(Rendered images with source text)
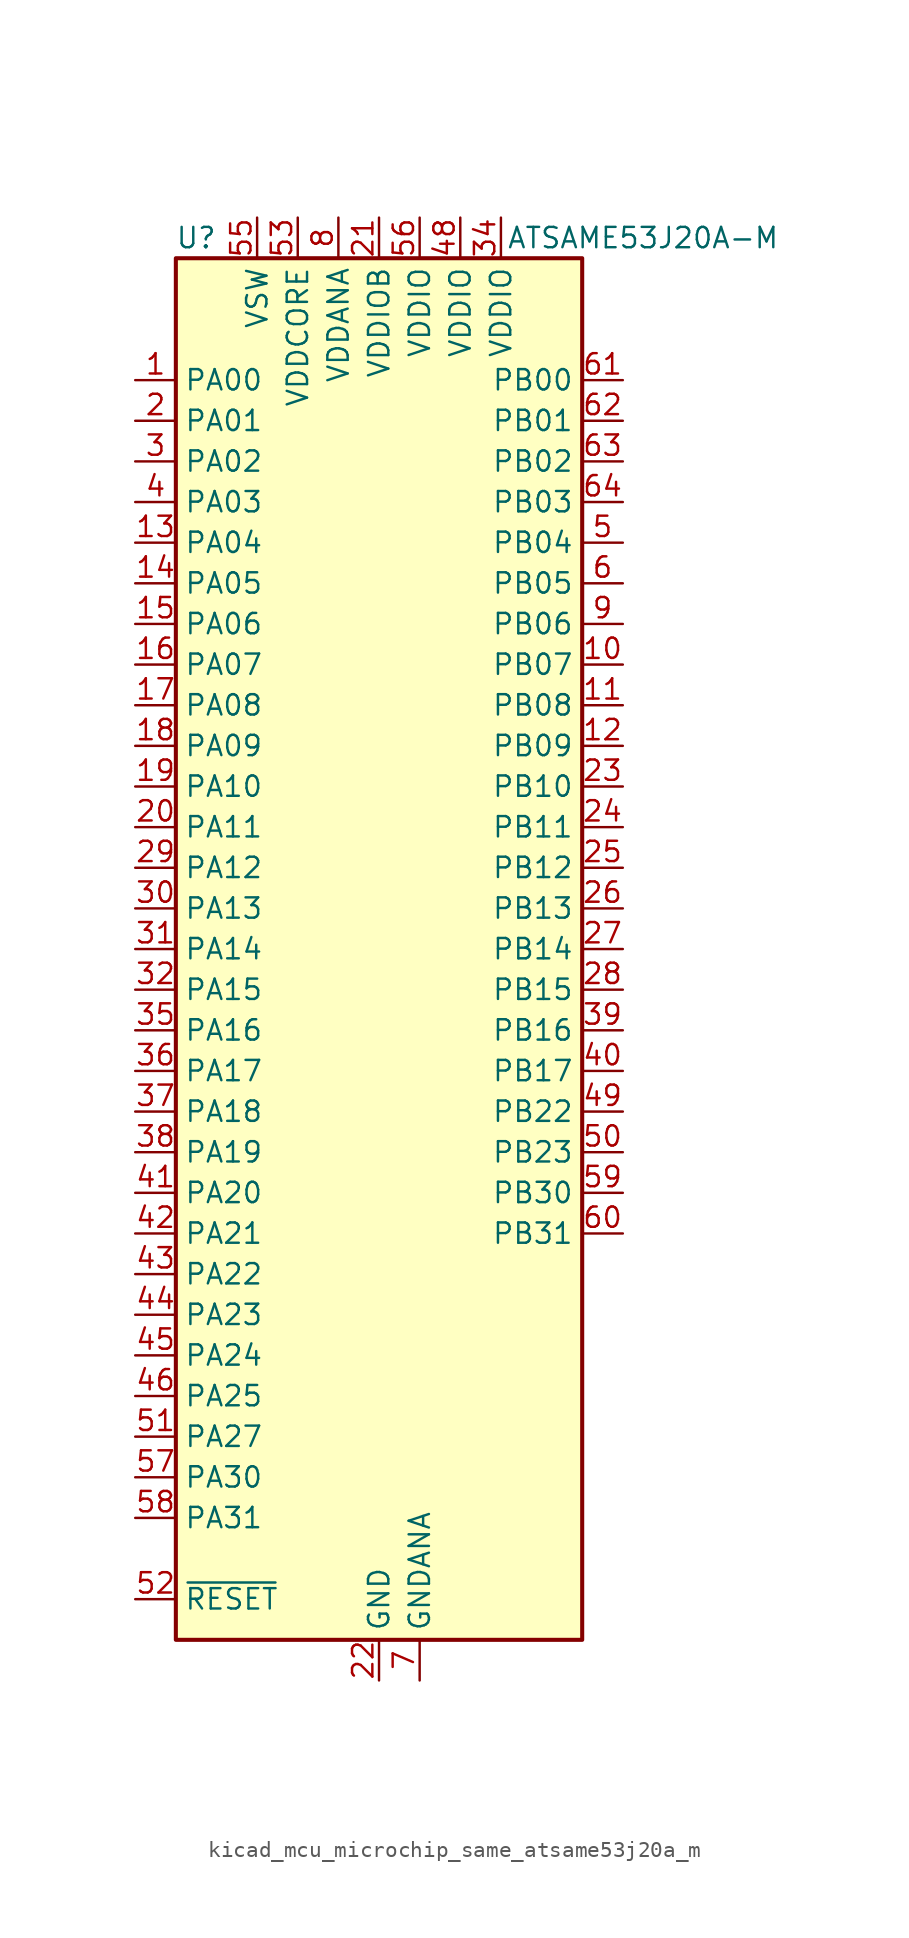
<source format=kicad_sym>
(kicad_symbol_lib
  (version 20220914)
  (generator kicad_symbol_editor)
  (symbol "kicad_mcu_microchip_same_atsame53j20a_m"
    (property "Reference" "U"
      (at -11.43 44.45 0)
      (effects (font (size 1.27 1.27))))
    (property "Value" "ATSAME53J20A-M"
      (at 16.51 44.45 0)
      (effects (font (size 1.27 1.27))))
    (symbol "kicad_mcu_microchip_same_atsame53j20a_m_0_1"
      (rectangle (start -12.7 43.18) (end 12.7 -43.18) (stroke (width 0.254) (type default)) (fill (type background))))
    (symbol "kicad_mcu_microchip_same_atsame53j20a_m_1_1"
      (pin bidirectional line (at -15.24 35.56 0) (length 2.54) (name "PA00" (effects (font (size 1.27 1.27)))) (number "1" (effects (font (size 1.27 1.27)))))
      (pin bidirectional line (at 15.24 17.78 180) (length 2.54) (name "PB07" (effects (font (size 1.27 1.27)))) (number "10" (effects (font (size 1.27 1.27)))))
      (pin bidirectional line (at 15.24 15.24 180) (length 2.54) (name "PB08" (effects (font (size 1.27 1.27)))) (number "11" (effects (font (size 1.27 1.27)))))
      (pin bidirectional line (at 15.24 12.7 180) (length 2.54) (name "PB09" (effects (font (size 1.27 1.27)))) (number "12" (effects (font (size 1.27 1.27)))))
      (pin bidirectional line (at -15.24 25.4 0) (length 2.54) (name "PA04" (effects (font (size 1.27 1.27)))) (number "13" (effects (font (size 1.27 1.27)))))
      (pin bidirectional line (at -15.24 22.86 0) (length 2.54) (name "PA05" (effects (font (size 1.27 1.27)))) (number "14" (effects (font (size 1.27 1.27)))))
      (pin bidirectional line (at -15.24 20.32 0) (length 2.54) (name "PA06" (effects (font (size 1.27 1.27)))) (number "15" (effects (font (size 1.27 1.27)))))
      (pin bidirectional line (at -15.24 17.78 0) (length 2.54) (name "PA07" (effects (font (size 1.27 1.27)))) (number "16" (effects (font (size 1.27 1.27)))))
      (pin bidirectional line (at -15.24 15.24 0) (length 2.54) (name "PA08" (effects (font (size 1.27 1.27)))) (number "17" (effects (font (size 1.27 1.27)))))
      (pin bidirectional line (at -15.24 12.7 0) (length 2.54) (name "PA09" (effects (font (size 1.27 1.27)))) (number "18" (effects (font (size 1.27 1.27)))))
      (pin bidirectional line (at -15.24 10.16 0) (length 2.54) (name "PA10" (effects (font (size 1.27 1.27)))) (number "19" (effects (font (size 1.27 1.27)))))
      (pin bidirectional line (at -15.24 33.02 0) (length 2.54) (name "PA01" (effects (font (size 1.27 1.27)))) (number "2" (effects (font (size 1.27 1.27)))))
      (pin bidirectional line (at -15.24 7.62 0) (length 2.54) (name "PA11" (effects (font (size 1.27 1.27)))) (number "20" (effects (font (size 1.27 1.27)))))
      (pin power_in line (at 0 45.72 270) (length 2.54) (name "VDDIOB" (effects (font (size 1.27 1.27)))) (number "21" (effects (font (size 1.27 1.27)))))
      (pin power_in line (at 0 -45.72 90) (length 2.54) (name "GND" (effects (font (size 1.27 1.27)))) (number "22" (effects (font (size 1.27 1.27)))))
      (pin bidirectional line (at 15.24 10.16 180) (length 2.54) (name "PB10" (effects (font (size 1.27 1.27)))) (number "23" (effects (font (size 1.27 1.27)))))
      (pin bidirectional line (at 15.24 7.62 180) (length 2.54) (name "PB11" (effects (font (size 1.27 1.27)))) (number "24" (effects (font (size 1.27 1.27)))))
      (pin bidirectional line (at 15.24 5.08 180) (length 2.54) (name "PB12" (effects (font (size 1.27 1.27)))) (number "25" (effects (font (size 1.27 1.27)))))
      (pin bidirectional line (at 15.24 2.54 180) (length 2.54) (name "PB13" (effects (font (size 1.27 1.27)))) (number "26" (effects (font (size 1.27 1.27)))))
      (pin bidirectional line (at 15.24 0 180) (length 2.54) (name "PB14" (effects (font (size 1.27 1.27)))) (number "27" (effects (font (size 1.27 1.27)))))
      (pin bidirectional line (at 15.24 -2.54 180) (length 2.54) (name "PB15" (effects (font (size 1.27 1.27)))) (number "28" (effects (font (size 1.27 1.27)))))
      (pin bidirectional line (at -15.24 5.08 0) (length 2.54) (name "PA12" (effects (font (size 1.27 1.27)))) (number "29" (effects (font (size 1.27 1.27)))))
      (pin bidirectional line (at -15.24 30.48 0) (length 2.54) (name "PA02" (effects (font (size 1.27 1.27)))) (number "3" (effects (font (size 1.27 1.27)))))
      (pin bidirectional line (at -15.24 2.54 0) (length 2.54) (name "PA13" (effects (font (size 1.27 1.27)))) (number "30" (effects (font (size 1.27 1.27)))))
      (pin bidirectional line (at -15.24 0 0) (length 2.54) (name "PA14" (effects (font (size 1.27 1.27)))) (number "31" (effects (font (size 1.27 1.27)))))
      (pin bidirectional line (at -15.24 -2.54 0) (length 2.54) (name "PA15" (effects (font (size 1.27 1.27)))) (number "32" (effects (font (size 1.27 1.27)))))
      (pin passive line (at 0 -45.72 90) (length 2.54) hide (name "GND" (effects (font (size 1.27 1.27)))) (number "33" (effects (font (size 1.27 1.27)))))
      (pin power_in line (at 7.62 45.72 270) (length 2.54) (name "VDDIO" (effects (font (size 1.27 1.27)))) (number "34" (effects (font (size 1.27 1.27)))))
      (pin bidirectional line (at -15.24 -5.08 0) (length 2.54) (name "PA16" (effects (font (size 1.27 1.27)))) (number "35" (effects (font (size 1.27 1.27)))))
      (pin bidirectional line (at -15.24 -7.62 0) (length 2.54) (name "PA17" (effects (font (size 1.27 1.27)))) (number "36" (effects (font (size 1.27 1.27)))))
      (pin bidirectional line (at -15.24 -10.16 0) (length 2.54) (name "PA18" (effects (font (size 1.27 1.27)))) (number "37" (effects (font (size 1.27 1.27)))))
      (pin bidirectional line (at -15.24 -12.7 0) (length 2.54) (name "PA19" (effects (font (size 1.27 1.27)))) (number "38" (effects (font (size 1.27 1.27)))))
      (pin bidirectional line (at 15.24 -5.08 180) (length 2.54) (name "PB16" (effects (font (size 1.27 1.27)))) (number "39" (effects (font (size 1.27 1.27)))))
      (pin bidirectional line (at -15.24 27.94 0) (length 2.54) (name "PA03" (effects (font (size 1.27 1.27)))) (number "4" (effects (font (size 1.27 1.27)))))
      (pin bidirectional line (at 15.24 -7.62 180) (length 2.54) (name "PB17" (effects (font (size 1.27 1.27)))) (number "40" (effects (font (size 1.27 1.27)))))
      (pin bidirectional line (at -15.24 -15.24 0) (length 2.54) (name "PA20" (effects (font (size 1.27 1.27)))) (number "41" (effects (font (size 1.27 1.27)))))
      (pin bidirectional line (at -15.24 -17.78 0) (length 2.54) (name "PA21" (effects (font (size 1.27 1.27)))) (number "42" (effects (font (size 1.27 1.27)))))
      (pin bidirectional line (at -15.24 -20.32 0) (length 2.54) (name "PA22" (effects (font (size 1.27 1.27)))) (number "43" (effects (font (size 1.27 1.27)))))
      (pin bidirectional line (at -15.24 -22.86 0) (length 2.54) (name "PA23" (effects (font (size 1.27 1.27)))) (number "44" (effects (font (size 1.27 1.27)))))
      (pin bidirectional line (at -15.24 -25.4 0) (length 2.54) (name "PA24" (effects (font (size 1.27 1.27)))) (number "45" (effects (font (size 1.27 1.27)))))
      (pin bidirectional line (at -15.24 -27.94 0) (length 2.54) (name "PA25" (effects (font (size 1.27 1.27)))) (number "46" (effects (font (size 1.27 1.27)))))
      (pin passive line (at 0 -45.72 90) (length 2.54) hide (name "GND" (effects (font (size 1.27 1.27)))) (number "47" (effects (font (size 1.27 1.27)))))
      (pin power_in line (at 5.08 45.72 270) (length 2.54) (name "VDDIO" (effects (font (size 1.27 1.27)))) (number "48" (effects (font (size 1.27 1.27)))))
      (pin bidirectional line (at 15.24 -10.16 180) (length 2.54) (name "PB22" (effects (font (size 1.27 1.27)))) (number "49" (effects (font (size 1.27 1.27)))))
      (pin bidirectional line (at 15.24 25.4 180) (length 2.54) (name "PB04" (effects (font (size 1.27 1.27)))) (number "5" (effects (font (size 1.27 1.27)))))
      (pin bidirectional line (at 15.24 -12.7 180) (length 2.54) (name "PB23" (effects (font (size 1.27 1.27)))) (number "50" (effects (font (size 1.27 1.27)))))
      (pin bidirectional line (at -15.24 -30.48 0) (length 2.54) (name "PA27" (effects (font (size 1.27 1.27)))) (number "51" (effects (font (size 1.27 1.27)))))
      (pin input line (at -15.24 -40.64 0) (length 2.54) (name "~{RESET}" (effects (font (size 1.27 1.27)))) (number "52" (effects (font (size 1.27 1.27)))))
      (pin power_out line (at -5.08 45.72 270) (length 2.54) (name "VDDCORE" (effects (font (size 1.27 1.27)))) (number "53" (effects (font (size 1.27 1.27)))))
      (pin passive line (at 0 -45.72 90) (length 2.54) hide (name "GND" (effects (font (size 1.27 1.27)))) (number "54" (effects (font (size 1.27 1.27)))))
      (pin power_in line (at -7.62 45.72 270) (length 2.54) (name "VSW" (effects (font (size 1.27 1.27)))) (number "55" (effects (font (size 1.27 1.27)))))
      (pin power_in line (at 2.54 45.72 270) (length 2.54) (name "VDDIO" (effects (font (size 1.27 1.27)))) (number "56" (effects (font (size 1.27 1.27)))))
      (pin bidirectional line (at -15.24 -33.02 0) (length 2.54) (name "PA30" (effects (font (size 1.27 1.27)))) (number "57" (effects (font (size 1.27 1.27)))))
      (pin bidirectional line (at -15.24 -35.56 0) (length 2.54) (name "PA31" (effects (font (size 1.27 1.27)))) (number "58" (effects (font (size 1.27 1.27)))))
      (pin bidirectional line (at 15.24 -15.24 180) (length 2.54) (name "PB30" (effects (font (size 1.27 1.27)))) (number "59" (effects (font (size 1.27 1.27)))))
      (pin bidirectional line (at 15.24 22.86 180) (length 2.54) (name "PB05" (effects (font (size 1.27 1.27)))) (number "6" (effects (font (size 1.27 1.27)))))
      (pin bidirectional line (at 15.24 -17.78 180) (length 2.54) (name "PB31" (effects (font (size 1.27 1.27)))) (number "60" (effects (font (size 1.27 1.27)))))
      (pin bidirectional line (at 15.24 35.56 180) (length 2.54) (name "PB00" (effects (font (size 1.27 1.27)))) (number "61" (effects (font (size 1.27 1.27)))))
      (pin bidirectional line (at 15.24 33.02 180) (length 2.54) (name "PB01" (effects (font (size 1.27 1.27)))) (number "62" (effects (font (size 1.27 1.27)))))
      (pin bidirectional line (at 15.24 30.48 180) (length 2.54) (name "PB02" (effects (font (size 1.27 1.27)))) (number "63" (effects (font (size 1.27 1.27)))))
      (pin bidirectional line (at 15.24 27.94 180) (length 2.54) (name "PB03" (effects (font (size 1.27 1.27)))) (number "64" (effects (font (size 1.27 1.27)))))
      (pin passive line (at 0 -45.72 90) (length 2.54) hide (name "GND" (effects (font (size 1.27 1.27)))) (number "65" (effects (font (size 1.27 1.27)))))
      (pin power_in line (at 2.54 -45.72 90) (length 2.54) (name "GNDANA" (effects (font (size 1.27 1.27)))) (number "7" (effects (font (size 1.27 1.27)))))
      (pin power_in line (at -2.54 45.72 270) (length 2.54) (name "VDDANA" (effects (font (size 1.27 1.27)))) (number "8" (effects (font (size 1.27 1.27)))))
      (pin bidirectional line (at 15.24 20.32 180) (length 2.54) (name "PB06" (effects (font (size 1.27 1.27)))) (number "9" (effects (font (size 1.27 1.27))))))))
</source>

## Task directions
In the records, which lines mention the word "property"? Copy those lines.

## Solution to this exercise
    (property "Reference" "U"
    (property "Value" "ATSAME53J20A-M"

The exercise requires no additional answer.